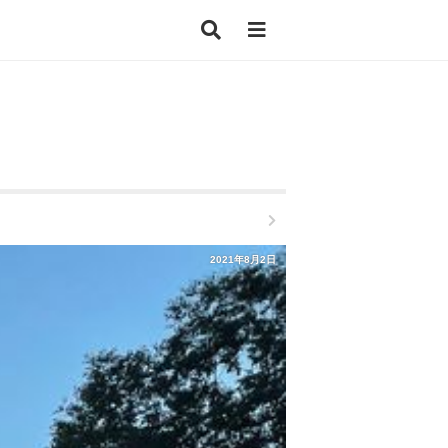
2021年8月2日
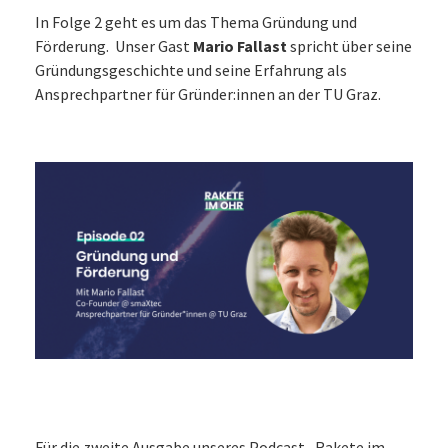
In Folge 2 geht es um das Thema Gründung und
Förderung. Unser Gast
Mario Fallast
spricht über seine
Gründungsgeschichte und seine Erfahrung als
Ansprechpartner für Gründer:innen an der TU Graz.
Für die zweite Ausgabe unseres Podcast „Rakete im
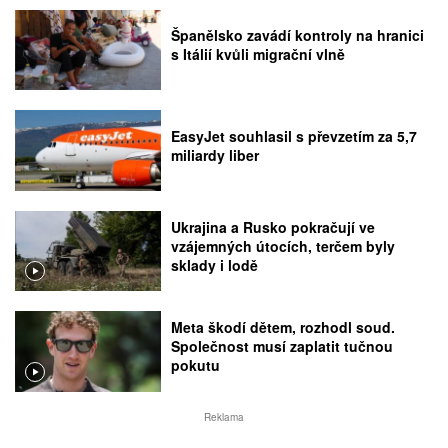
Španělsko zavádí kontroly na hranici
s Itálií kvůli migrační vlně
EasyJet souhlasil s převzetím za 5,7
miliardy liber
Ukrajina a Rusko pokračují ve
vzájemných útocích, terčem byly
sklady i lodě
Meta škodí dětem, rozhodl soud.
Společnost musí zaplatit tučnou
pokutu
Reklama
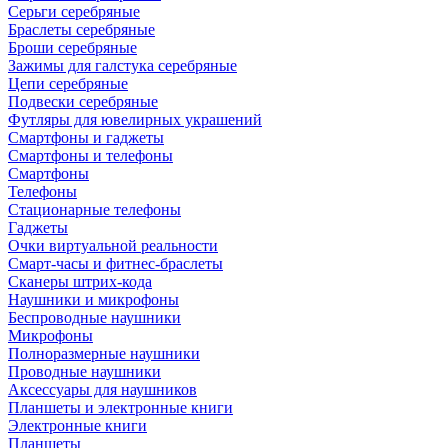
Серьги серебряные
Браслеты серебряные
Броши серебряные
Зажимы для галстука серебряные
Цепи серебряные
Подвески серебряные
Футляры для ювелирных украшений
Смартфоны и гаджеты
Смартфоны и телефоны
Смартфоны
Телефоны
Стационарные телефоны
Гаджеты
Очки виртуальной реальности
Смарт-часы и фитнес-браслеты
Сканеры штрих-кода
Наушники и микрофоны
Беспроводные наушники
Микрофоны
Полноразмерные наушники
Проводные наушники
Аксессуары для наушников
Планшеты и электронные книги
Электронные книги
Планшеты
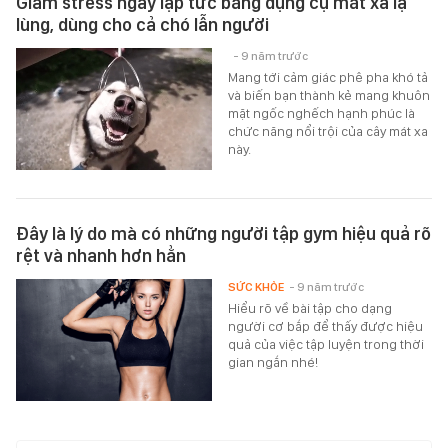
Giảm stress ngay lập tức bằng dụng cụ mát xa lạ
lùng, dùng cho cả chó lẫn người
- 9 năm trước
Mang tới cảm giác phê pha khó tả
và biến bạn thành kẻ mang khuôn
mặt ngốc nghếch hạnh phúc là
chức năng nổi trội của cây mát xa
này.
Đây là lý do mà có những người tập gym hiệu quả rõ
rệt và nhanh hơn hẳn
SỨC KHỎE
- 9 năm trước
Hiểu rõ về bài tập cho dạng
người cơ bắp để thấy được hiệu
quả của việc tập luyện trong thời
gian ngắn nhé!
-.-.-
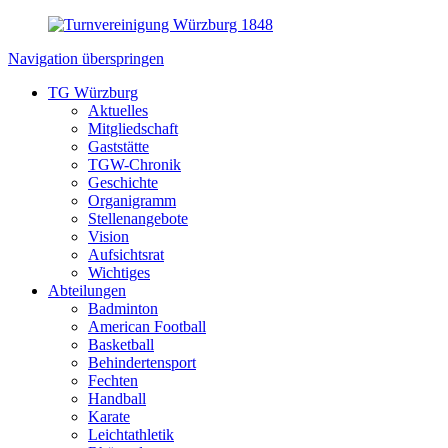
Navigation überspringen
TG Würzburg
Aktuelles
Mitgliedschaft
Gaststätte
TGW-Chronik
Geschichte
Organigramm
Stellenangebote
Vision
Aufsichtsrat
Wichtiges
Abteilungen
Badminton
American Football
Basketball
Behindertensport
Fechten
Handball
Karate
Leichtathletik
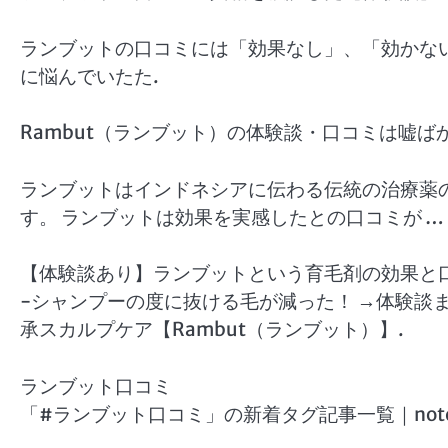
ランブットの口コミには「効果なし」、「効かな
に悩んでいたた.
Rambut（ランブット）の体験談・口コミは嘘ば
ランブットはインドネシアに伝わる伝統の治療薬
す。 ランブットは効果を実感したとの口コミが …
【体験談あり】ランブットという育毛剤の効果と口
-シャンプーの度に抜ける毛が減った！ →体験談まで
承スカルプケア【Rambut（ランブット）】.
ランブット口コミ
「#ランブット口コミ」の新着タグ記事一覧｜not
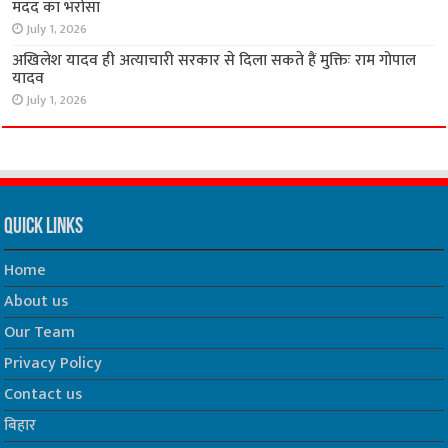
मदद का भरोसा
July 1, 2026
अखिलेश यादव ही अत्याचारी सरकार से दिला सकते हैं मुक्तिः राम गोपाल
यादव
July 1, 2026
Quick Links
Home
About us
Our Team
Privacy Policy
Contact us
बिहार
-.-.-
Job item:
Copy out, in full, each line of the material above that contains the word "người".

Your solution:
lùng, dùng cho cả chó lẫn người
Đây là lý do mà có những người tập gym hiệu quả rõ
người cơ bắp để thấy được hiệu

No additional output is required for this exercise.